Katherine Michonski is a research associate for energy and the environment at the Council on Foreign Relations.
Canadian Prime Minister Stephen Harper is eager for an audience with Barack Obama, and, luckily for him, he'll soon get one when the new president makes his first head-of-state visit to Canada on February 19. Harper is especially anxious to discuss Obama's campaign pledge to wean the United States off "dirty, dwindling and dangerously expensive" oil, which many Canadians interpret as a slight against Alberta's carbon-intensive oil-sands industry. The reigning opinion in Canada is that Obama will speak out against the greenhouse-gas-heavy fuel, forcing Harper to make a hard sell to the president, most likely couched within some kind of "climate pact" between the United States and Canada.
It's not likely to be an easy topic for an administration that is concerned with both climate change and energy security. While sometimes the two goals can be addressed with the same action (energy efficiency, say), sometimes the two are in stark conflict—and oil sands are a perfect example. Some officials on Obama's energy team, such as national security advisor James Jones (who was picked, Obama said, for his understanding of the "connection between energy and national security") will stress the energy-security side. Canada is, after all, our number-one oil supplier. With proven reserves second only to Saudi Arabia, Canada supplies us with 1.8 million* barrels of oil per day—20 percent of our daily imports. And when we buy oil from Canada, we needn't worry about sponsoring dictatorships or sending money to questionable allies.
Last fall, Jones gave an (off-the-record) speech in Banff, Alberta, to a group of business leaders and government officials touting the importance of Canada's oil sands to America's energy security. At the time, Jones was president of the U.S. Chamber of Commerce's energy institute, which promotes the development of a long-term energy strategy that "ensures affordable, reliable and diverse energy supplies" including oil shale, oil sands and other unconventional fossil-fuel sources. In Jones's view, the diversity and security of supply that oil sands provide should trump the environmentally negative consequences of its production.
On the opposite end of the spectrum sit the disciples of Al Gore (some literally, some figuratively) who are likely to argue against the import of any carbon-intensive energy source. Obama's new climate and energy czar, Carol Browner, initiated efforts at the EPA during the 1990s to regulate carbon-dioxide under the Clean Air Act, a task which the new EPA administrator, Lisa Jackson, may end up finally carrying out. Similarly, new Council of Environmental Quality chair Nancy Sutley's strong environmental record doesn't bode well for the dirty oil industry.

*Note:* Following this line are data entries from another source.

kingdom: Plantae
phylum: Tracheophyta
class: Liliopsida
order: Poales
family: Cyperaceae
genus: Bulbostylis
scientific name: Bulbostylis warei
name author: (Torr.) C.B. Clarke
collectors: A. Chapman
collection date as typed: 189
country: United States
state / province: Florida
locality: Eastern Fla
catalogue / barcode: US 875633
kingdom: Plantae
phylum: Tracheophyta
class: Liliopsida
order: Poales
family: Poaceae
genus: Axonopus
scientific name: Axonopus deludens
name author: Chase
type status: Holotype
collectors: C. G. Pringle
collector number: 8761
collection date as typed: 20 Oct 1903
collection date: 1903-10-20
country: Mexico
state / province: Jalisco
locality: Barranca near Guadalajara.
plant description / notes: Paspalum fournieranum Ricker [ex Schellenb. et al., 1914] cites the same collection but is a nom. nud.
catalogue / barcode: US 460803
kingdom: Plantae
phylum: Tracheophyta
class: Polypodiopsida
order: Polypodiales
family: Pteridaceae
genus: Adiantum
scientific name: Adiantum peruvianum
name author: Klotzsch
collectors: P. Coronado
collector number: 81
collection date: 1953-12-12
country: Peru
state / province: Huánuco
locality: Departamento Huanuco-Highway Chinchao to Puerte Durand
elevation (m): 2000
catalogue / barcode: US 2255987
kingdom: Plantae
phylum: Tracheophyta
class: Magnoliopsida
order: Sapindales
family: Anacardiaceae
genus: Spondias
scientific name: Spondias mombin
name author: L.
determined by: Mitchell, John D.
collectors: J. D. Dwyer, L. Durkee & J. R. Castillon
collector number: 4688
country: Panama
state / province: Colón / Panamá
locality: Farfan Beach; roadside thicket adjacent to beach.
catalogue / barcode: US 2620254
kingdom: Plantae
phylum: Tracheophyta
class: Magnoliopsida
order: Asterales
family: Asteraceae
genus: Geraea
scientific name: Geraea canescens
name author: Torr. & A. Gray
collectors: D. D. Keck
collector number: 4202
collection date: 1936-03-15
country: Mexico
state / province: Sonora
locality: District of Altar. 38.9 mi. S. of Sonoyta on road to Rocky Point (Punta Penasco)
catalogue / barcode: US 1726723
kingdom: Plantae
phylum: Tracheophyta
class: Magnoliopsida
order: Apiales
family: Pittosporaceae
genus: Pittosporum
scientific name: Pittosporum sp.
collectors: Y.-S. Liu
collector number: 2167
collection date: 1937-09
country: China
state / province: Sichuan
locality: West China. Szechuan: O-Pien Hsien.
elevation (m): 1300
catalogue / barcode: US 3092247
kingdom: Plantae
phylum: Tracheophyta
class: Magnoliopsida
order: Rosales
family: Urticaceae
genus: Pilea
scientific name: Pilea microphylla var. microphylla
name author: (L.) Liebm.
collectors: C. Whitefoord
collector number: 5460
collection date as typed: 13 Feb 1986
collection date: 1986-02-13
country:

These officials will likely argue that the energy-security benefits Canada's oil might provide are outweighed by its negative environmental impact. Oil sands oil isn't exactly your father's oil. Because the oil needs to be separated from sand and then heavily refined, the production process is extremely energy-intensive, creating 10 to 30 percent more emissions per barrel than conventional light oil, according to one RAND estimate. Not to mention it takes about two tons of mined material to produce one barrel of oil during the surface-mining process. Separating the oil from the sand and other contaminants also requires large amounts of water and a good deal of natural gas to power the extraction process. Browner and crew are rightly skeptical about endorsing any project that is so emissions-intensive at a time when they're trying to get climate legislation passed here at home.
Others, such as Energy Secretary Steven Chu, will argue that supporting oil sands diverts domestic attention away from renewable-energy development, which Obama recently declared to be our new national mission. It seems problematic to sponsor the development of new energy-intensive oil supplies while DOE is trying to research alternatives to oil. On the international front, meanwhile, Clinton's new climate envoy Todd Stern will have a tough time convincing China and other developing countries to stop building coal-fired power plants if the U.S. is supporting emissions-intensive oil production just north of its border.
It remains to be seen how these viewpoints will be reconciled, but neither Harper nor Canadian environmentalists should assume Obama will automatically agree with them. Of course, Obama could also dance around the issue and avoid a direct confrontation with Harper on oil sands. It may well be that Obama's support for congressional action on a national low-carbon fuel standard will preempt the need for any executive announcements on the issue. But regardless, the climate impact of oil sands development merits a serious debate between the United States and Canada; the February meeting will provide an opportunity for both countries to have a candid conversation on how best to balance energy security and climate change needs. Obama's first words on this issue should not be missed.